According to Democracy Diverted, a recent study from The Leadership Education Fund examining polling closures since 2013, almost half of all shuttered polling places have taken place in Texas, where voters have lost at least 750 polling places. Most of these closures (590) took place after the 2014 midterm election. The counties with the biggest losses were Dallas (74), which is 41% Latino and 22% Black; Travis (67), which is 34% Latino; and Harris (52), which is 42% Latino and 19% Black.
These drastic reductions occurred against a backdrop of multiple court battles over state laws that discriminate against Black and Latino voters. These laws relate to electoral processes ranging from voter identification requirements, racial gerrymandering to prevent voters of color from electing their preferred candidates, purging voters from registration lists, and access to language assistance when voting.
This is why we can’t let the suppression tactics win. This is why we must push through the discomfort and vote. Vote in numbers. Vote in pairs. Vote downballot, especially.
Texas isn’t the exception. Black Americans and other marginalized communities are witnessing voter suppression tactics across this country. Couple this with voter intimidation and white supremacy, and you get Black folks shopping for guns — not for aggression, but to be prepared for the aggression headed their way. The Southern Poverty Law Center recently uncovered that the white nationalist movement embraced increasingly extreme rhetoric in 2019. Some in the movement openly advocate violence and terrorism as a way to precipitate a race war. “White nationalists and neo-Nazis across the movement are more openly expressing their belief that violence is, if not desirable, inevitable,” the SPLC writes. “This belief will likely gain further support as political tensions increase surrounding the 2020 election.”
Words matter. Any president who sits behind the desk in the Oval Office has the ability to move markets and start wars by a mere speech, press release — or, given the current occupant, a tweet. As a result of an intentional use of words by Trump, a 2019 report by the SPLC stated, “the number of white nationalist groups identified by the SPLC rose for the second straight year, a 55 percent increase since 2017, when Donald Trump’s campaign energized white nationalists who saw him as an avatar of their grievances and their anxiety over the country’s demographic changes.”

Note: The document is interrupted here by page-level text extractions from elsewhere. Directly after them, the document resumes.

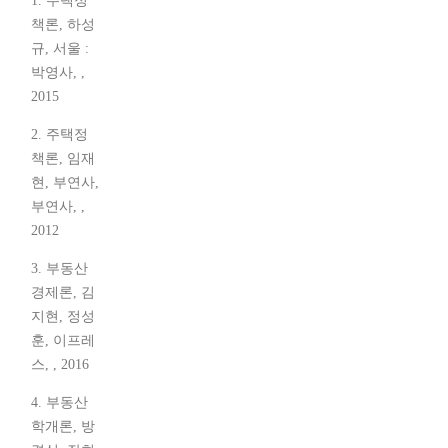
1. 주택정
책론, 하성
규, 서울 :
박영사, ,
2015
2. 주택정
책론, 임재
현, 부연사,
부연사, ,
2012
3. 부동산
경제론, 김
지현, 정성
훈, 이프레
스, , 2016
4. 부동산
학개론, 방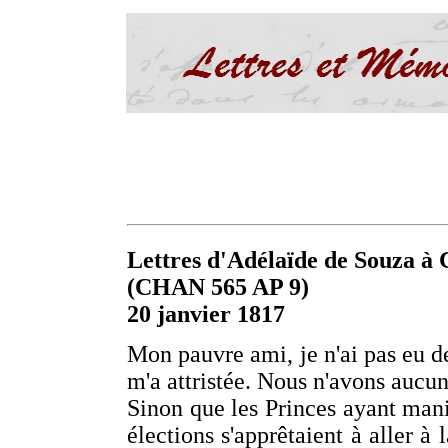
Lettres d'Adélaïde de Souza à C
(CHAN 565 AP 9)
20 janvier 1817
Mon pauvre ami, je n'ai pas eu de 
m'a attristée. Nous n'avons aucu
Sinon que les Princes ayant manif
élections s'apprêtaient à aller à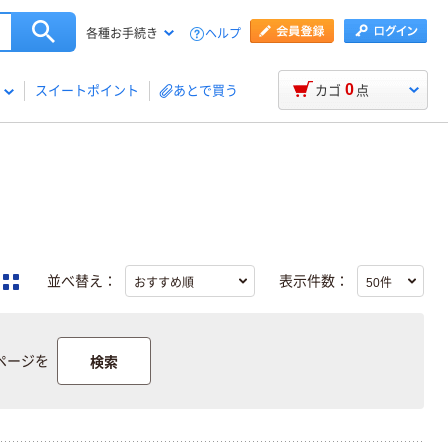
ヘルプ
各種お手続き
0
スイートポイント
あとで買う
カゴ
点
並べ替え：
表示件数：
検索
ページを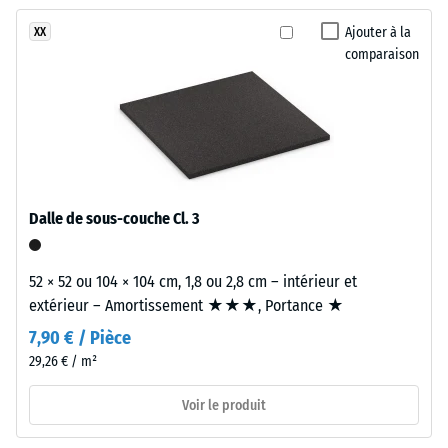
encore
surface
heures de
été
chaleureuse
Ajouter à la
XX
décharge
sélectionné
comparaison
inspirée
(BS 7188)
pour
des
Densité
la
matériaux
apparente
comparaison.
méditerranéens
- valeur
naturels.
d'échelle
1 = jusqu'à
780
Matériau
Dalle de sous-couche Cl. 3
kg/m³
–
Composants
Amortissement
52 × 52 ou 104 × 104 cm, 1,8 ou 2,8 cm – intérieur et
et
des chocs,
extérieur – Amortissement ★★★, Portance ★
structure
vibrations et
bruits d'impact
7,90 € / Pièce
– Valeur de
29,26 € / m²
Matériau
l'échelle 2 =
bicouche
atténuation
Voir le produit
comprenant
confortable
une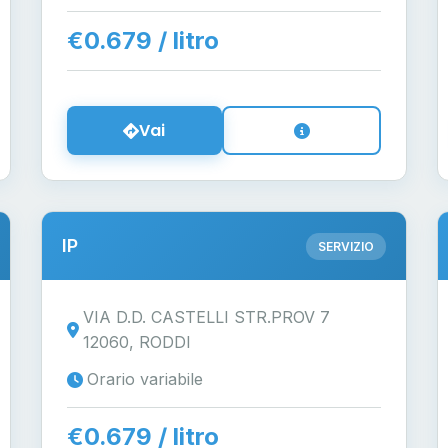
€0.679 / litro
Vai
IP
SERVIZIO
VIA D.D. CASTELLI STR.PROV 7
12060, RODDI
Orario variabile
€0.679 / litro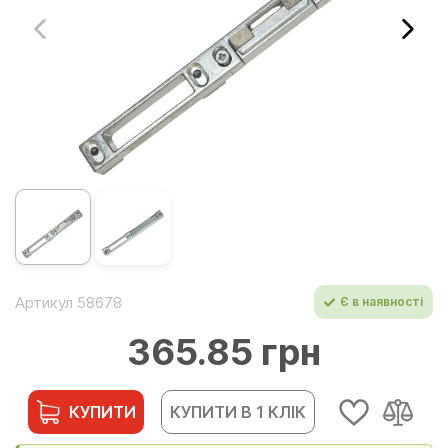
Артикул 58678
Є в наявності
365.85 грн
КУПИТИ
КУПИТИ В 1 КЛІК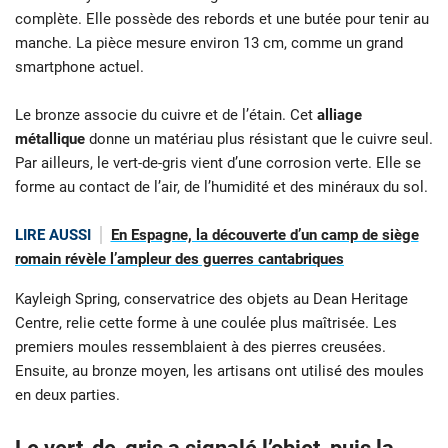
complète. Elle possède des rebords et une butée pour tenir au
manche. La pièce mesure environ 13 cm, comme un grand
smartphone actuel.
Le bronze associe du cuivre et de l’étain. Cet
alliage
métallique
donne un matériau plus résistant que le cuivre seul.
Par ailleurs, le vert-de-gris vient d’une corrosion verte. Elle se
forme au contact de l’air, de l’humidité et des minéraux du sol.
LIRE AUSSI
En Espagne, la découverte d’un camp de siège
romain révèle l’ampleur des guerres cantabriques
Kayleigh Spring, conservatrice des objets au Dean Heritage
Centre, relie cette forme à une coulée plus maîtrisée. Les
premiers moules ressemblaient à des pierres creusées.
Ensuite, au bronze moyen, les artisans ont utilisé des moules
en deux parties.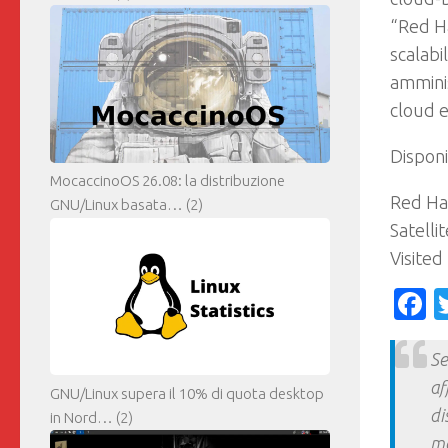
“Red Ha
scalabi
amminis
cloud e
Disponi
MocaccinoOS 26.08: la distribuzione
Red Hat
GNU/Linux basata…
(2)
Satelli
Visited
F
Se
af
GNU/Linux supera il 10% di quota desktop
di
in Nord…
(2)
ma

Trump’s recent white supremacist comments in the first 2020 presidential debate telling Proud Boys to “stand back and stand by” increased white supremacist activity and emboldened white supremacists. In 2018, the FBI categorized the Proud Boys as an extremist group with white nationalist ties. On September 24, 2020, the FBI put out a statement warning voters about voter intimidation and suppression tactics and crimes that will occur leading up to the 2020 election.
This is why escape routes are being planned and guns are being purchased. (A sentence I never thought I would write, but here we are.) This is why we can’t let the suppression tactics win. This is why we must push through the discomfort and vote. Vote in numbers. Vote in pairs. Vote downballot, especially. Governors, state legislators, city or county clerk: These are the offices that we must elect to roll back suppression tactics and enforce voter protection, to create more access to our constitutional right to vote.
Just know this: Voter intimidation is illegal. If you see people making you feel uncomfortable at the polling location, even if they’re just staring, call your local authority immediately. This will not be tolerated. If you are experiencing difficulty accessing and exercising your right to vote, call The Lawyers’ Committee for Civil Rights Under Law hotline at (866) OUR-VOTE. If we’re all there, not only can we not be turned away, but we have more power than ever to vote in actual change — and find ourselves with the power that we’ve been denied all these many years.